* [Vorgegebener Text]
++++++++

Berlin Kreditinstitute müssen vom 19. Juni an auch Obdachlose und Asylbewerber als Kunden akzeptieren und können die Eröffnung eines Basiskontos nur unter sehr engen Vorgaben ablehnen. Die Kreditwirtschaft sieht sich gerüstet: „Das Gesetz gilt, die Banken werden es befolgen“, hieß es beim Bankenverband. Die Sparkassen betonen, für sie ändere sich zum Stichtag im Alltag relativ wenig, denn die Regeln entsprächen „weitgehend“ ihrer Selbstverpflichtung aus dem Jahr 2012. Bereits 250 000 Flüchtlinge hätten ein Konto bei Sparkassen eröffnet.

Mit dem neuen Gesetz wird eine EU-Richtlinie umgesetzt. Es sieht die Einführung eines „Basiskontos“ für alle vor. Dieses einfache Girokonto auf Guthabenbasis soll jeder eröffnen können, der sich legal in der EU aufhält - und zwar bei einer Bank seiner Wahl.

Die Unions-Finanzexpertin Antje Tillmann (CDU) sagte, mit der Einführung des Rechtsanspruches auf ein Girokonto sei ab sofort sichergestellt, dass jeder Mensch am wirtschaftlichen Leben teilhaben könne. Zudem seien alle Banken verpflichtet: „Die „Rosinenpickerei“, die einige Banken in der Vergangenheit betrieben haben, indem sie unliebsame Kunden abgelehnt haben, ist nun vorbei.“

Nach den Worten des Grünen-Politikers Gerhard Schick ist es nach vielen Jahren über eine europäische Richtlinie endlich gelungen, „dieses soziale Recht durchzusetzen“. Das deutsche Gesetz erlaube allerdings unter anderem die Festlegung „angemessener“ und „marktüblicher“ Entgelte, so dass auf diesem Wege unerwünschte Kunden möglicherweise auch weiter abgelehnt werden können.

Von den Verbraucherverbänden wurde der Entwurf im Vorfeld begrüßt. Es sei gut, dass der Verlust des Wohnsitzes nicht mehr automatisch auch den Verlust des Kontos nach sich ziehe, erklärte der Verbraucherzentrale Bundesverband (VZBV). Außerdem müssten Obdachlose, wenn sie über Geld verfügten, dieses nicht mehr ständig bei sich tragen.

Seit 1995 gibt es für die Einrichtung sogenannter Jedermann-Konten in Deutschland eine Selbstverpflichtung der Banken. Die Bundesregierung war mit der Umsetzung dieser freiwilligen Maßnahme jedoch nicht zufrieden.

Von dem Gesetz profitieren auch die Behörden. Die Bundesregierung erwartet, dass die Abwicklung staatlicher Sozialleistungen erleichtert wird, wenn das Geld nicht mehr bar ausgezahlt werden muss. In manchen Bürgerämtern können Gebühren - etwa für die Beantragung eines Personalausweises - inzwischen nur noch bargeldlos bezahlt werden, was zu neuen Problemen für Menschen ohne Girokonto geführt hatte.

Bisher waren wirtschaftlich „unattraktive Kunden“ vor allem bei den Sparkassen gelandet. Diese unterliegen in einigen Bundesländern dem Kontrahierungszwang. Das bedeutet, dass sie jetzt schon verpflichtet sind, ein sogenanntes Jedermann-Konto anzubieten.

++++++++

* [Aufgaben]
(A) Erläutere in ein bis drei Sätzen, warum sich laut dem Text zum Basiskonto für die Sparkassen zum Stichtag im Alltag relativ wenig ändert.
(B) Gib aus dem Text zum Basiskonto den Abschnitt wortgetreu wieder, der mit den Worten „Von den Verbraucherverbänden“ beginnt und mit „bei sich tragen.“ endet.
(C) Prüfe anhand des Textes zum Basiskonto, ob die folgenden Aussagen zutreffen. Antworte jeweils mit Ja oder Nein und zitiere die entscheidende Textstelle wörtlich.
(i) Das Basiskonto ist ein Girokonto auf Guthabenbasis.
(ii) Die Bundesregierung war mit der Umsetzung der freiwilligen Selbstverpflichtung der Banken zufrieden.
(iii) Die Sparkassen unterliegen in allen Bundesländern dem Kontrahierungszwang.
Die Einträge haben für diese Aufgaben keine Bedeutung.

++++++++

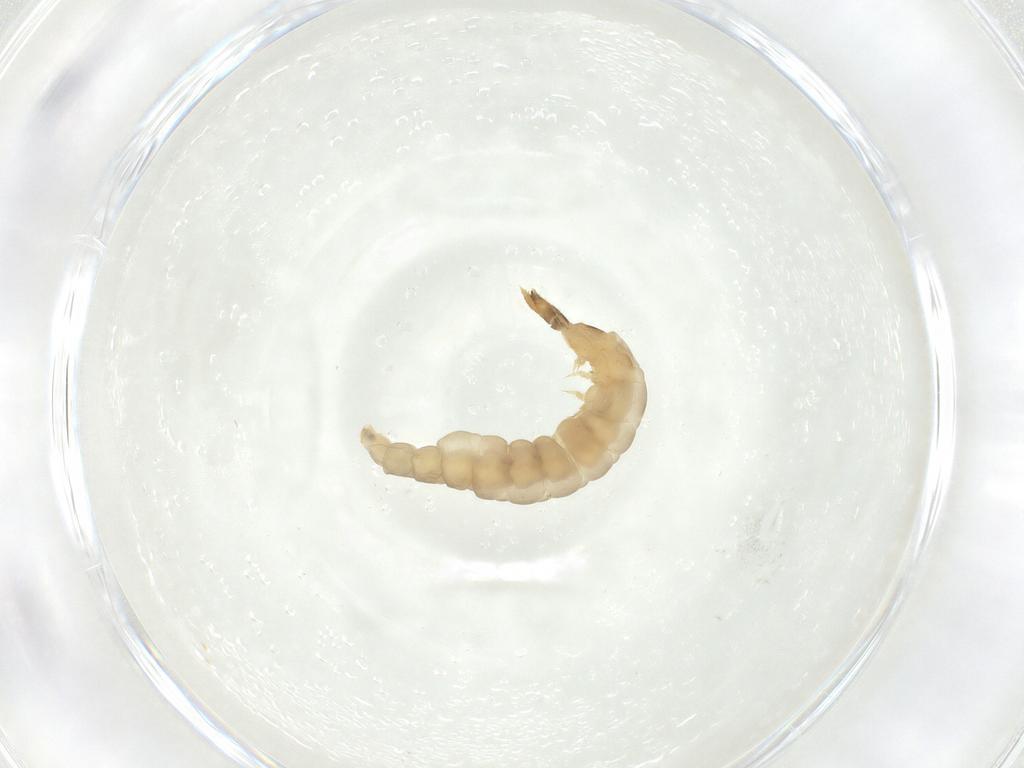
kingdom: Animalia
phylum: Arthropoda
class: Insecta
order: Coleoptera
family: Cantharidae
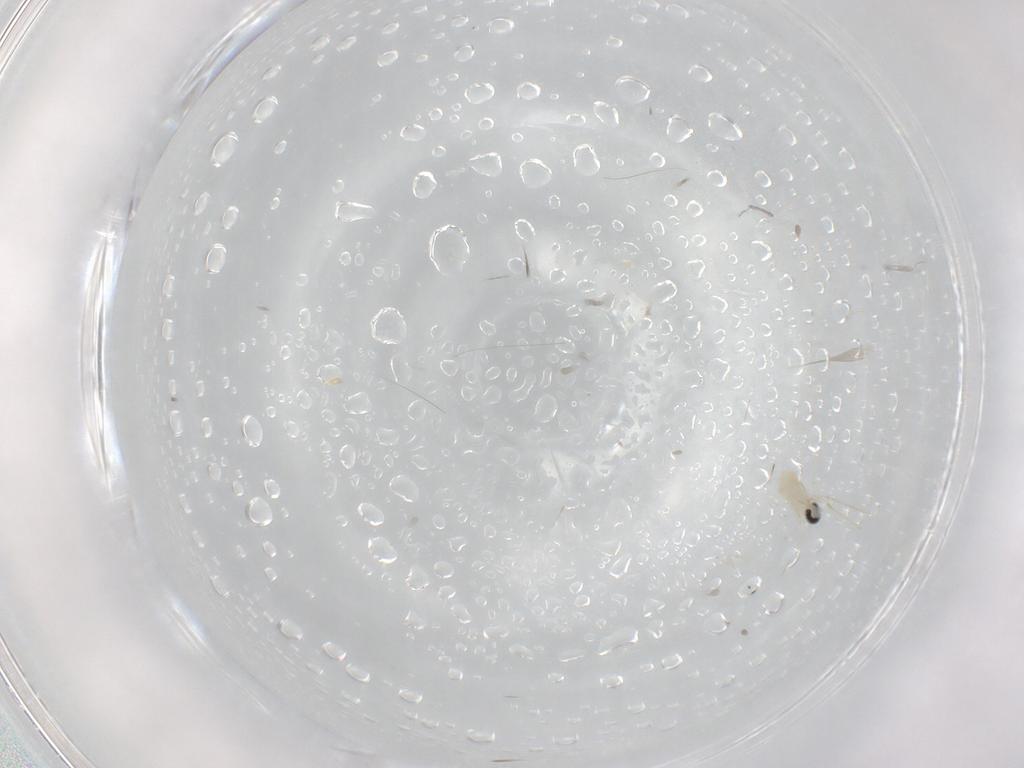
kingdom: Animalia
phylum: Arthropoda
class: Insecta
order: Diptera
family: Cecidomyiidae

++++++++

* [Vollständige Lösungen]
(A) Für die Sparkassen ändert sich zum Stichtag im Alltag relativ wenig, weil die neuen Regeln „weitgehend“ ihrer Selbstverpflichtung aus dem Jahr 2012 entsprechen.

(B)
Von den Verbraucherverbänden wurde der Entwurf im Vorfeld begrüßt. Es sei gut, dass der Verlust des Wohnsitzes nicht mehr automatisch auch den Verlust des Kontos nach sich ziehe, erklärte der Verbraucherzentrale Bundesverband (VZBV). Außerdem müssten Obdachlose, wenn sie über Geld verfügten, dieses nicht mehr ständig bei sich tragen.

(C)
(i) Ja: „Dieses einfache Girokonto auf Guthabenbasis soll jeder eröffnen können, der sich legal in der EU aufhält“
(ii) Nein: „Die Bundesregierung war mit der Umsetzung dieser freiwilligen Maßnahme jedoch nicht zufrieden.“
(iii) Nein: „Diese unterliegen in einigen Bundesländern dem Kontrahierungszwang.“